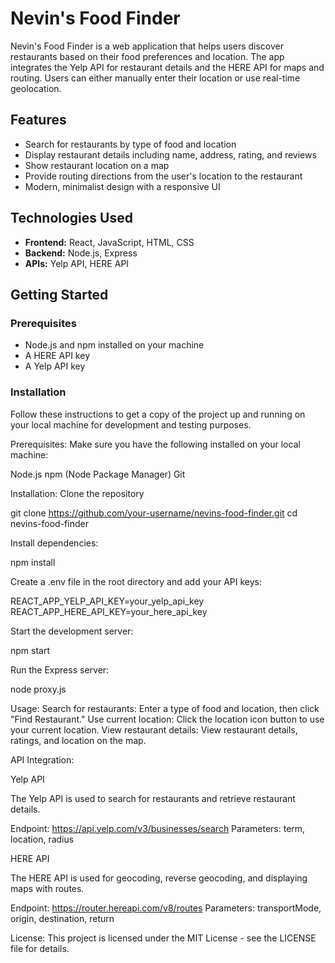 # Nevin's Food Finder

Nevin's Food Finder is a web application that helps users discover restaurants based on their food preferences and location. The app integrates the Yelp API for restaurant details and the HERE API for maps and routing. Users can either manually enter their location or use real-time geolocation.

## Features

- Search for restaurants by type of food and location
- Display restaurant details including name, address, rating, and reviews
- Show restaurant location on a map
- Provide routing directions from the user's location to the restaurant
- Modern, minimalist design with a responsive UI

## Technologies Used

- **Frontend:** React, JavaScript, HTML, CSS
- **Backend:** Node.js, Express
- **APIs:** Yelp API, HERE API

## Getting Started

### Prerequisites

- Node.js and npm installed on your machine
- A HERE API key
- A Yelp API key

### Installation

Follow these instructions to get a copy of the project up and running on your local machine for development and testing purposes.

Prerequisites:
Make sure you have the following installed on your local machine:

Node.js
npm (Node Package Manager)
Git

Installation:
Clone the repository

git clone https://github.com/your-username/nevins-food-finder.git
cd nevins-food-finder

Install dependencies:

npm install

Create a .env file in the root directory and add your API keys:

REACT_APP_YELP_API_KEY=your_yelp_api_key
REACT_APP_HERE_API_KEY=your_here_api_key

Start the development server:

npm start

Run the Express server:

node proxy.js

Usage:
Search for restaurants: Enter a type of food and location, then click "Find Restaurant."
Use current location: Click the location icon button to use your current location.
View restaurant details: View restaurant details, ratings, and location on the map.

API Integration:

Yelp API

The Yelp API is used to search for restaurants and retrieve restaurant details.

Endpoint: https://api.yelp.com/v3/businesses/search
Parameters: term, location, radius

HERE API

The HERE API is used for geocoding, reverse geocoding, and displaying maps with routes.

Endpoint: https://router.hereapi.com/v8/routes
Parameters: transportMode, origin, destination, return

License:
This project is licensed under the MIT License - see the LICENSE file for details.
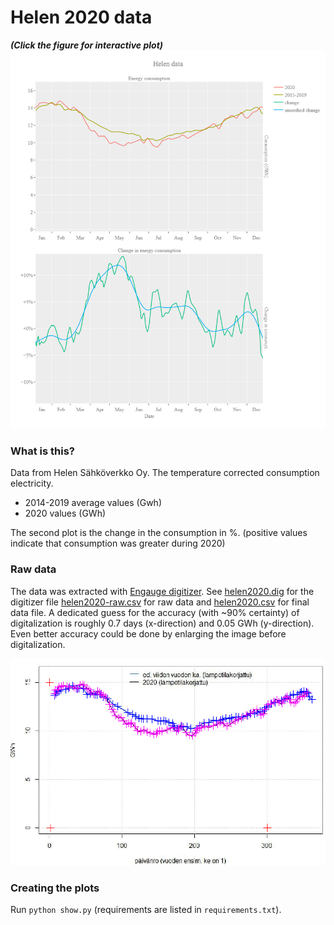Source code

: # Helen 2020 data

***(Click the figure for interactive plot)***
[![](plot.png)](https://np-8.github.io/helen-2020-consumption-data/plot.html)

### What is this? 

Data from Helen Sähköverkko Oy. The temperature corrected consumption electricity. 
- 2014-2019 average values (Gwh)
- 2020 values (GWh)

The second plot is the change in the consumption in %. (positive values indicate that consumption was greater during 2020) 
### Raw data

The data was extracted with [Engauge digitizer](https://markummitchell.github.io/engauge-digitizer/). See [helen2020.dig](helen2020.dig) for the digitizer file [helen2020-raw.csv](helen2020-raw.csv) for raw data and [helen2020.csv](helen2020.csv) for final data file. A dedicated guess for the accuracy (with ~90% certainty) of digitalization is roughly 0.7 days (x-direction) and 0.05 GWh (y-direction). Even better accuracy could be done by enlarging the image before digitalization.

![](data-fit.png)

### Creating the plots

Run `python show.py` (requirements are listed in `requirements.txt`).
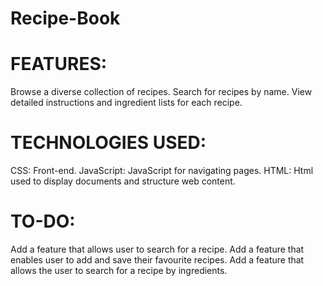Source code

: # Recipe-Book
# FEATURES:

Browse a diverse collection of recipes.
Search for recipes by name.
View detailed instructions and ingredient lists for each recipe.

# TECHNOLOGIES USED:

CSS: Front-end.
JavaScript: JavaScript for navigating pages.
HTML: Html used to display documents and structure web content.

# TO-DO:

Add a feature that allows user to search for a recipe.
Add a feature that enables user to add and save their favourite recipes.
Add a feature that allows the user to search for a recipe by ingredients.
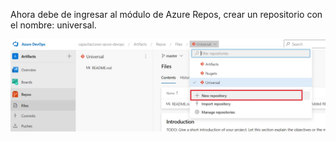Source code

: Ahora debe de ingresar al módulo de Azure Repos, crear un repositorio con el nombre: universal. 

![crear-repositorio](./assets/crear-repositorio.jpg)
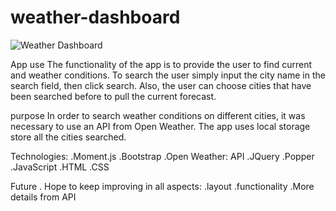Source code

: # weather-dashboard

![Weather Dashboard](https://user-images.githubusercontent.com/72178042/111892000-3ffc6400-89c5-11eb-9a4d-64b2f8b05fa1.png)

App use
The functionality of the app is to provide the user to find current and weather conditions. To search the user simply input the city name in the search field, then click search. Also, the user can choose cities that have been searched before to pull the current forecast.   

purpose
In order to search weather conditions on different cities, it was necessary to use an API from Open Weather. The app uses local storage store all the cities searched.

Technologies:
.Moment.js
.Bootstrap
.Open Weather: API
.JQuery
.Popper
.JavaScript
.HTML
.CSS

Future
. Hope to keep improving in all aspects:
.layout
.functionality
.More details from API


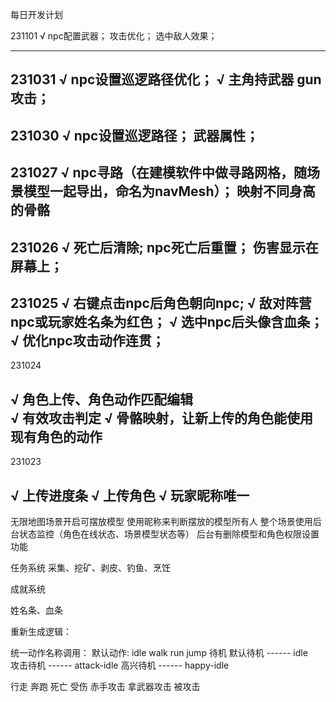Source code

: 
每日开发计划

231101
√ npc配置武器；
攻击优化；
选中敌人效果；

--------

231031
√ npc设置巡逻路径优化；
√ 主角持武器 gun 攻击；
--------

231030
√ npc设置巡逻路径；
武器属性；
--------

231027
√ npc寻路（在建模软件中做寻路网格，随场景模型一起导出，命名为navMesh）；
映射不同身高的骨骼
--------

231026
√ 死亡后清除;
npc死亡后重置；
伤害显示在屏幕上；
--------

231025
√ 右键点击npc后角色朝向npc;
√ 敌对阵营npc或玩家姓名条为红色；
√ 选中npc后头像含血条；
√ 优化npc攻击动作连贯；
--------
231024

√ 角色上传、角色动作匹配编辑  
√ 有效攻击判定
√ 骨骼映射，让新上传的角色能使用现有角色的动作
--------
231023

√ 上传进度条
√ 上传角色
√ 玩家昵称唯一
------
无限地图场景开启可摆放模型
使用昵称来判断摆放的模型所有人
整个场景使用后台状态监控（角色在线状态、场景模型状态等）
后台有删除模型和角色权限设置功能

任务系统
采集、挖矿、剥皮、钓鱼、烹饪

成就系统



姓名条、血条

重新生成逻辑：


统一动作名称调用：
默认动作: idle walk run jump
待机
默认待机 ------ idle  
攻击待机 ------ attack-idle
高兴待机 ------ happy-idle

行走
奔跑
死亡
受伤
赤手攻击
拿武器攻击
被攻击 




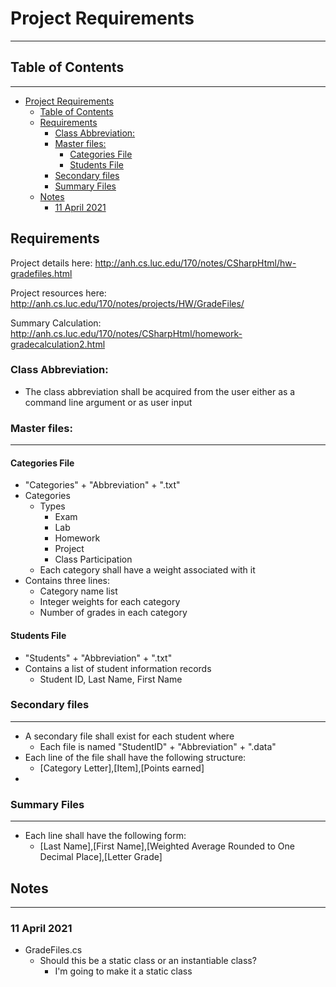 # Project Requirements

---

## Table of Contents 

---
- [Project Requirements](#project-requirements)
  - [Table of Contents](#table-of-contents)
  - [Requirements](#requirements)
    - [Class Abbreviation:](#class-abbreviation)
    - [Master files:](#master-files)
      - [Categories File](#categories-file)
      - [Students File](#students-file)
    - [Secondary files](#secondary-files)
    - [Summary Files](#summary-files)
  - [Notes](#notes)
    - [11 April 2021](#11-april-2021)




## Requirements

Project details here:
http://anh.cs.luc.edu/170/notes/CSharpHtml/hw-gradefiles.html

Project resources here:
http://anh.cs.luc.edu/170/notes/projects/HW/GradeFiles/

Summary Calculation:
http://anh.cs.luc.edu/170/notes/CSharpHtml/homework-gradecalculation2.html


### Class Abbreviation:
  * The class abbreviation shall be acquired from the user either as a command line argument or as user input


### Master files:

---

#### Categories File

  * "Categories" + "Abbreviation" + ".txt"
  * Categories
    * Types
      * Exam
      * Lab
      * Homework
      * Project
      * Class Participation
    * Each category shall have a weight associated with it
  * Contains three lines:
    * Category name list
    * Integer weights for each category
    * Number of grades in each category

#### Students File

  * "Students" + "Abbreviation" + ".txt"
  * Contains a list of student information records
    * Student ID, Last Name, First Name

### Secondary files

---

  * A secondary file shall exist for each student where 
    * Each file is named "StudentID" + "Abbreviation" + ".data"
  * Each line of the file shall have the following structure:
    * [Category Letter],[Item],[Points earned]
  * 


### Summary Files

---

  * Each line shall have the following form:
    * [Last Name],[First Name],[Weighted Average Rounded to One Decimal Place],[Letter Grade]


## Notes

---


### 11 April 2021

* GradeFiles.cs
  * Should this be a static class or an instantiable class?
    * I'm going to make it a static class





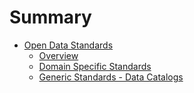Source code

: # Summary

* [Open Data Standards](README.md)
   * [Overview](overview.md)
   * [Domain Specific Standards](domain_specific_standards.md)
   * [Generic Standards - Data Catalogs](generic_standards_data_catalogs.md)

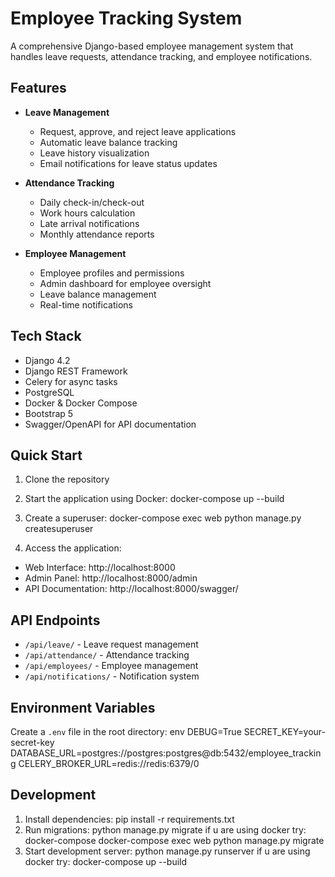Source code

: # Employee Tracking System

A comprehensive Django-based employee management system that handles leave requests, attendance tracking, and employee notifications.

## Features

- **Leave Management**
  - Request, approve, and reject leave applications
  - Automatic leave balance tracking
  - Leave history visualization
  - Email notifications for leave status updates

- **Attendance Tracking**
  - Daily check-in/check-out
  - Work hours calculation
  - Late arrival notifications
  - Monthly attendance reports

- **Employee Management**
  - Employee profiles and permissions
  - Admin dashboard for employee oversight
  - Leave balance management
  - Real-time notifications

## Tech Stack

- Django 4.2
- Django REST Framework
- Celery for async tasks
- PostgreSQL
- Docker & Docker Compose
- Bootstrap 5
- Swagger/OpenAPI for API documentation

## Quick Start

1. Clone the repository
2. Start the application using Docker:
docker-compose up --build

3. Create a superuser:
docker-compose exec web python manage.py createsuperuser

4. Access the application:
- Web Interface: http://localhost:8000
- Admin Panel: http://localhost:8000/admin
- API Documentation: http://localhost:8000/swagger/

## API Endpoints
- `/api/leave/` - Leave request management
- `/api/attendance/` - Attendance tracking
- `/api/employees/` - Employee management
- `/api/notifications/` - Notification system

## Environment Variables
Create a `.env` file in the root directory:
env
DEBUG=True
SECRET_KEY=your-secret-key
DATABASE_URL=postgres://postgres:postgres@db:5432/employee_tracking
CELERY_BROKER_URL=redis://redis:6379/0


## Development
1. Install dependencies:
 pip install -r requirements.txt
2. Run migrations:
 python manage.py migrate if u are using docker try: docker-compose docker-compose exec web python manage.py migrate
3. Start development server:
   python manage.py runserver
     if u are using docker try:
       docker-compose up --build
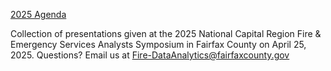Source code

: <a href="https://storymaps.arcgis.com/stories/bc334f7ec8da490bac65bb6fe6bc5f93">2025 Agenda</a>

Collection of presentations given at the 2025 National Capital Region Fire & Emergency Services Analysts Symposium in Fairfax County on April 25, 2025. Questions? Email us at Fire-DataAnalytics@fairfaxcounty.gov
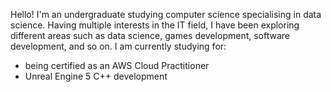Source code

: Hello! I'm an undergraduate studying computer science specialising in data science. Having multiple interests in the IT field, I have been exploring different areas such as data science, games development, software development, and so on. I am currently studying for:
<ul>
  <li>being certified as an AWS Cloud Practitioner</li>
   <li>Unreal Engine 5 C++ development</li>
 </ul>
 
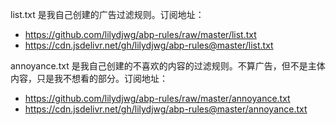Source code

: list.txt 是我自己创建的广告过滤规则。订阅地址：

* https://github.com/lilydjwg/abp-rules/raw/master/list.txt
* https://cdn.jsdelivr.net/gh/lilydjwg/abp-rules@master/list.txt

annoyance.txt 是我自己创建的不喜欢的内容的过滤规则。不算广告，但不是主体内容，只是我不想看的部分。订阅地址：

* https://github.com/lilydjwg/abp-rules/raw/master/annoyance.txt
* https://cdn.jsdelivr.net/gh/lilydjwg/abp-rules@master/annoyance.txt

##############################

### Job
Without any picture, return exactly the lines of the records above from the first through the line that contains "### Prerequisites".

### Answer for this exercise
 # Nevin's Food Finder

Nevin's Food Finder is a web application that helps users discover restaurants based on their food preferences and location. The app integrates the Yelp API for restaurant details and the HERE API for maps and routing. Users can either manually enter their location or use real-time geolocation.

## Features

- Search for restaurants by type of food and location
- Display restaurant details including name, address, rating, and reviews
- Show restaurant location on a map
- Provide routing directions from the user's location to the restaurant
- Modern, minimalist design with a responsive UI

## Technologies Used

- **Frontend:** React, JavaScript, HTML, CSS
- **Backend:** Node.js, Express
- **APIs:** Yelp API, HERE API

## Getting Started

### Prerequisites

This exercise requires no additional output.